[Document structure recognition data]
^^^^^^^^

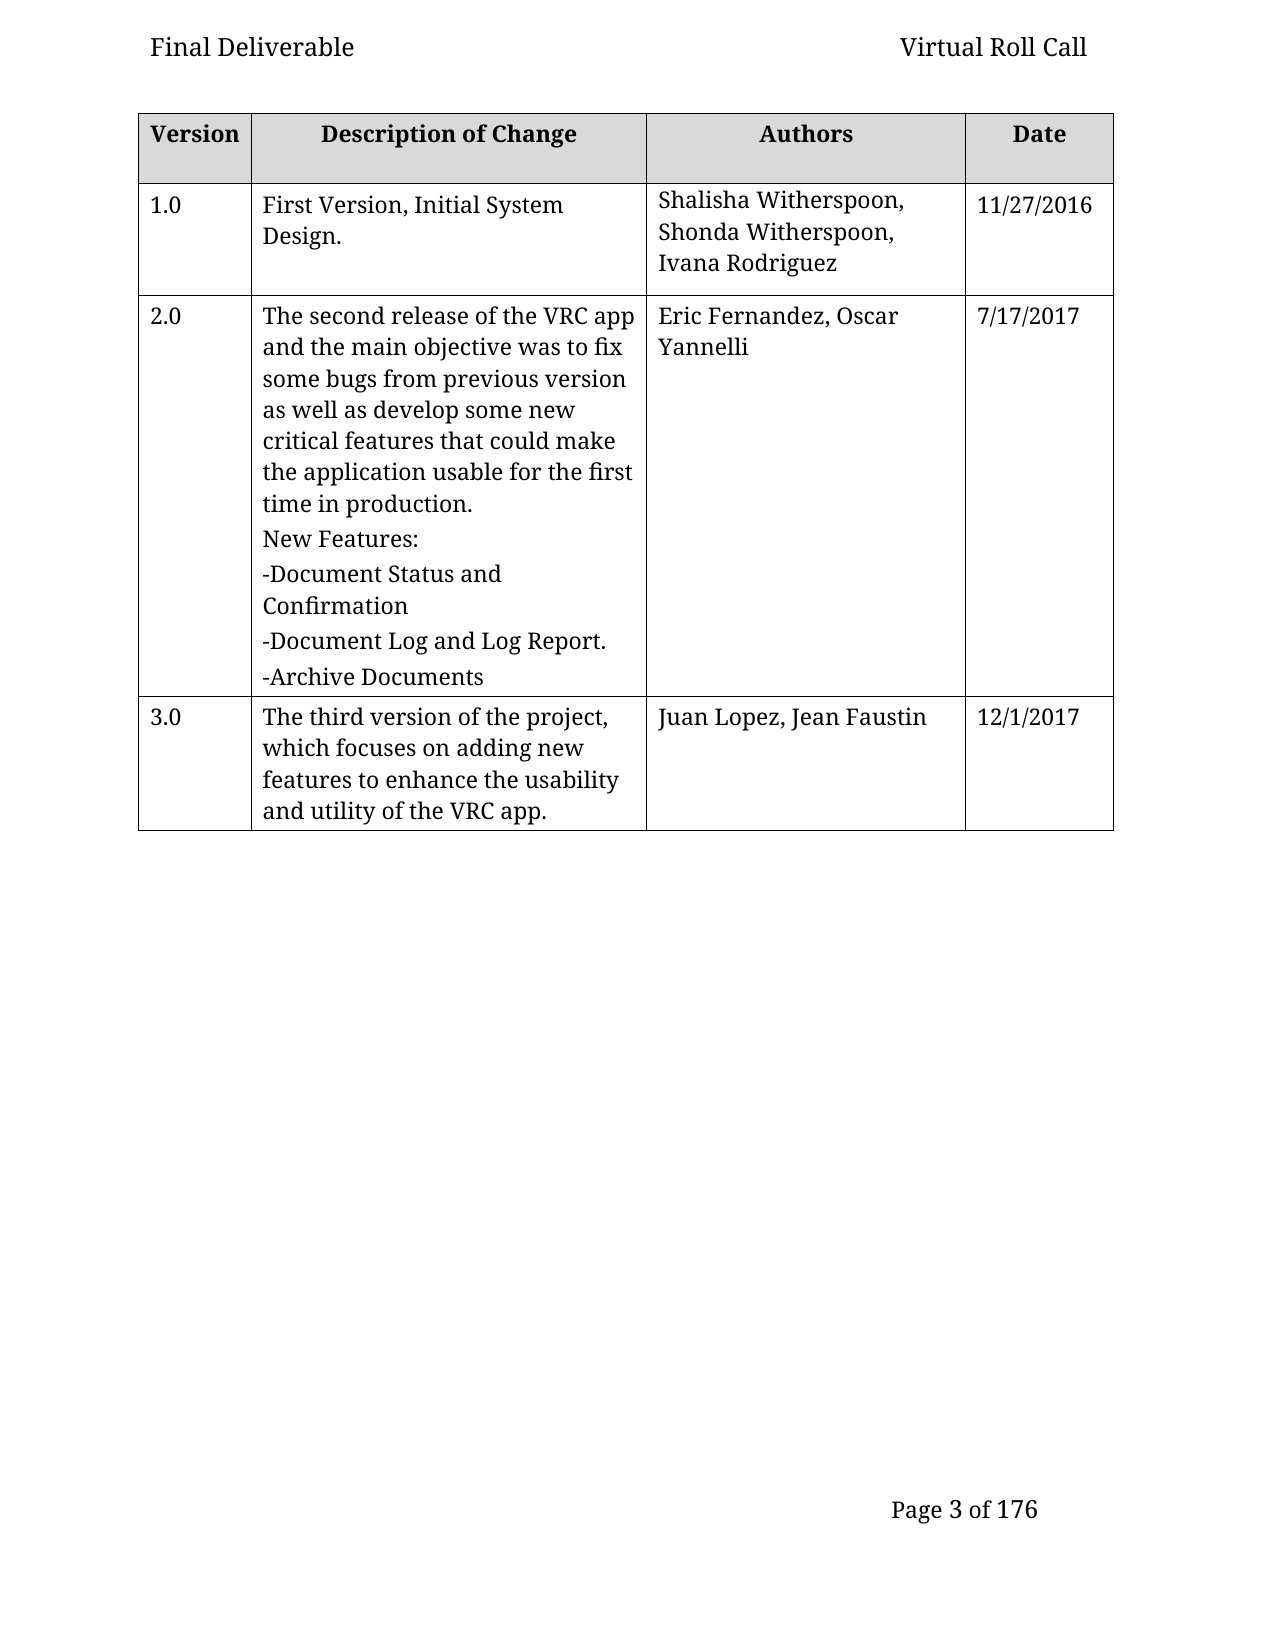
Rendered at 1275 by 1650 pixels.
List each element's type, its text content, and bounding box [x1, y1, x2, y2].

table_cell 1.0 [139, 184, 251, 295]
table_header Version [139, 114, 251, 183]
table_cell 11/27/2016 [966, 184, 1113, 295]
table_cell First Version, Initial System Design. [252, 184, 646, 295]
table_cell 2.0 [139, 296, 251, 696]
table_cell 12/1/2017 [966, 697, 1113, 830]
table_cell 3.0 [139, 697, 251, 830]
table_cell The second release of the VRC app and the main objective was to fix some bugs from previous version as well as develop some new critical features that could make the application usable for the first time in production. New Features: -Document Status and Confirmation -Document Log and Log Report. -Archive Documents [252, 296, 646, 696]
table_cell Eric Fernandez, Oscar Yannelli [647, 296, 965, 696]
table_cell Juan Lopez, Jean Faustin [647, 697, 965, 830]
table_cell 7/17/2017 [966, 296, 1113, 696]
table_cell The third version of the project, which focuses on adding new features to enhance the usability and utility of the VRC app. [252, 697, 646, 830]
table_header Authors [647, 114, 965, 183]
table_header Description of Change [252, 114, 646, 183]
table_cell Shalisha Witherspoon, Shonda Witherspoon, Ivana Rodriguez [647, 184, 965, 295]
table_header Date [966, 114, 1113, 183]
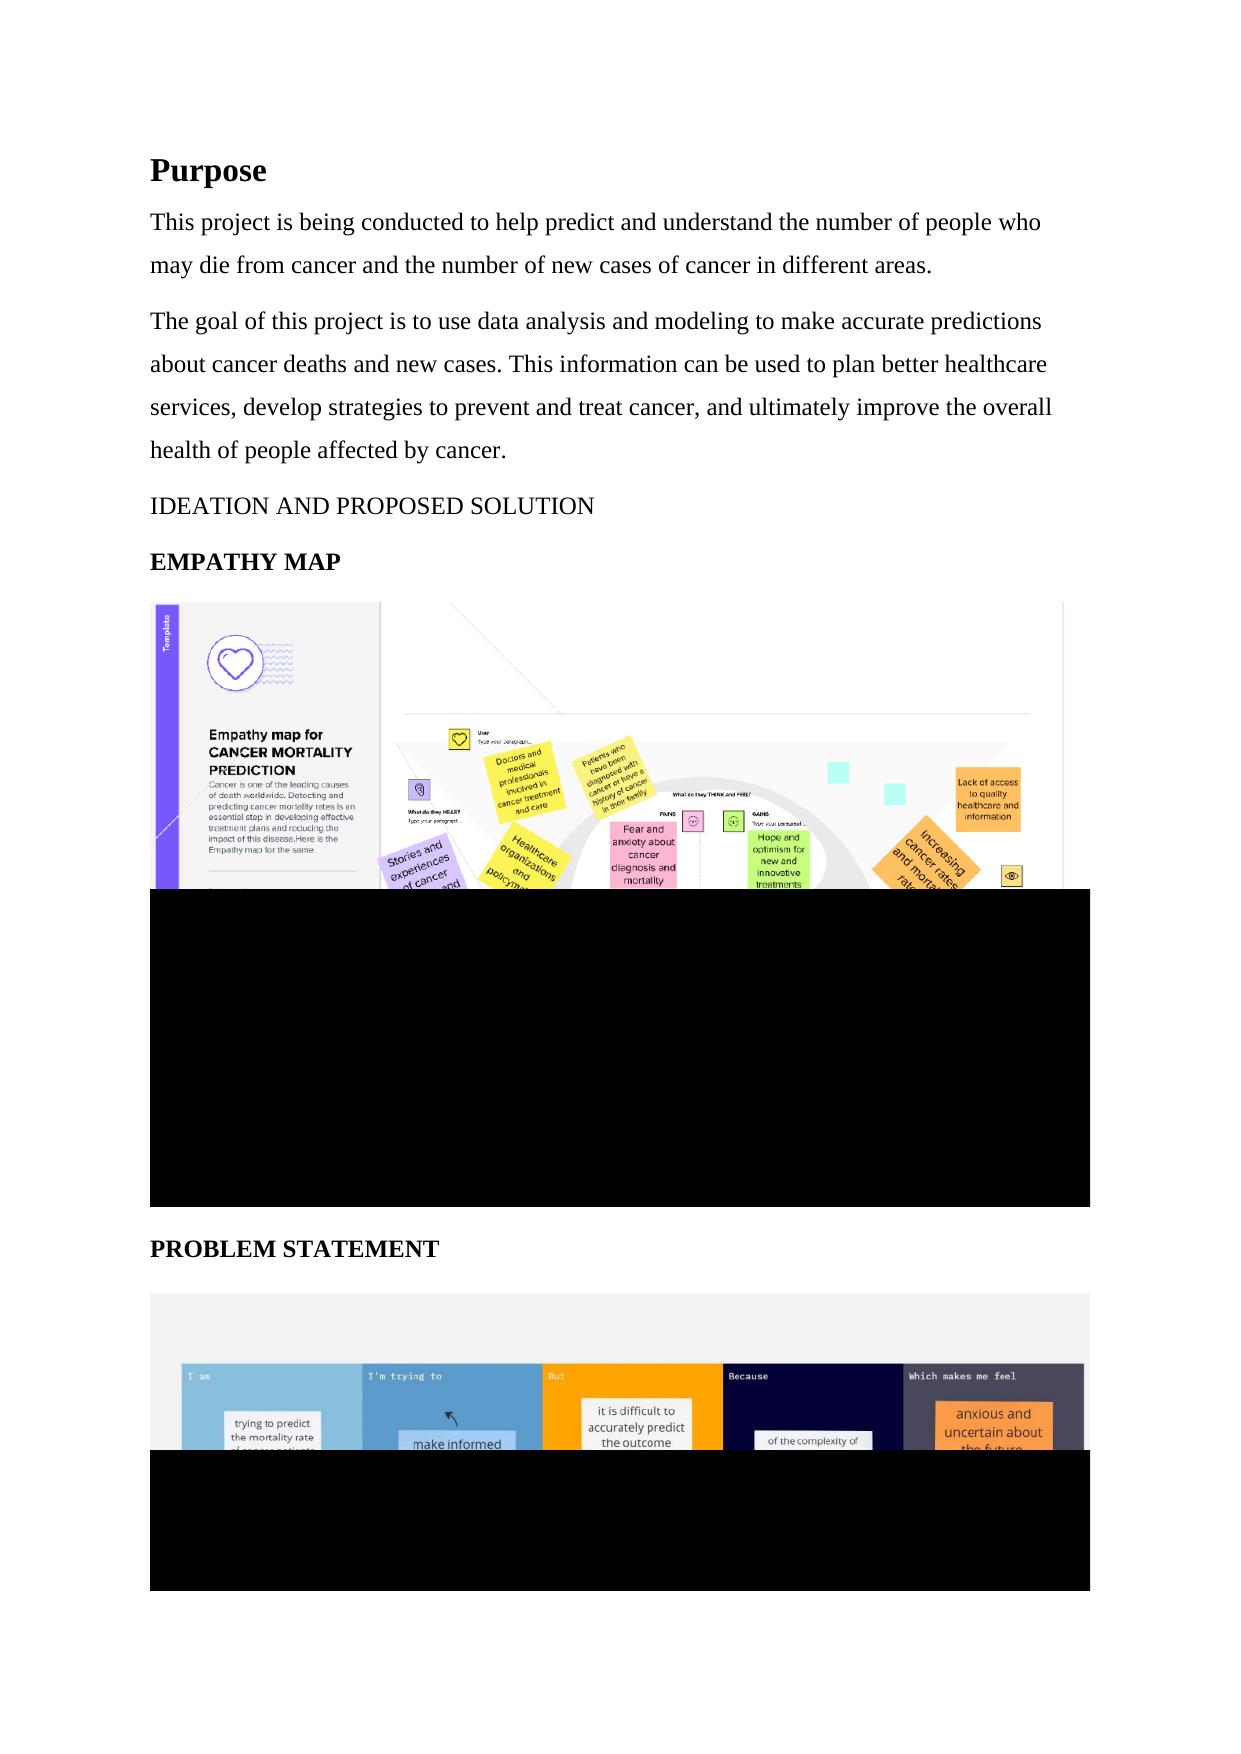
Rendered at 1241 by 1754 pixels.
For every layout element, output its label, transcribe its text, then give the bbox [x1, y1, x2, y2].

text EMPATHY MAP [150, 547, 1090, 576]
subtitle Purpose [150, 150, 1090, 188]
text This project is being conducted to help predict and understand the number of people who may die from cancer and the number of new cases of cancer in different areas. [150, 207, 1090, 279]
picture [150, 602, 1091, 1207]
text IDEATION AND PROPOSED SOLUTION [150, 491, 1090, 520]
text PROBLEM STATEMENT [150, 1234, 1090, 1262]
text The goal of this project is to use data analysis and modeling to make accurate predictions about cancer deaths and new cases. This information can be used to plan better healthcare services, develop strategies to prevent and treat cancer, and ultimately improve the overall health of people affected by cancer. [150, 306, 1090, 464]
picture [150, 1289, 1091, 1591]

^^^^^^^^

● Work instructions
In the entries above, find the line that contains "Rendered at 1241 by 1754 pixels.", then repeat exactly every line from the first one through that line, with no pictures.

● The answer
Rendered at 1275 by 1650 pixels.
List each element's type, its text content, and bounding box [x1, y1, x2, y2].

table_cell 1.0 [139, 184, 251, 295]
table_header Version [139, 114, 251, 183]
table_cell 11/27/2016 [966, 184, 1113, 295]
table_cell First Version, Initial System Design. [252, 184, 646, 295]
table_cell 2.0 [139, 296, 251, 696]
table_cell 12/1/2017 [966, 697, 1113, 830]
table_cell 3.0 [139, 697, 251, 830]
table_cell The second release of the VRC app and the main objective was to fix some bugs from previous version as well as develop some new critical features that could make the application usable for the first time in production. New Features: -Document Status and Confirmation -Document Log and Log Report. -Archive Documents [252, 296, 646, 696]
table_cell Eric Fernandez, Oscar Yannelli [647, 296, 965, 696]
table_cell Juan Lopez, Jean Faustin [647, 697, 965, 830]
table_cell 7/17/2017 [966, 296, 1113, 696]
table_cell The third version of the project, which focuses on adding new features to enhance the usability and utility of the VRC app. [252, 697, 646, 830]
table_header Authors [647, 114, 965, 183]
table_header Description of Change [252, 114, 646, 183]
table_cell Shalisha Witherspoon, Shonda Witherspoon, Ivana Rodriguez [647, 184, 965, 295]
table_header Date [966, 114, 1113, 183]
Rendered at 1241 by 1754 pixels.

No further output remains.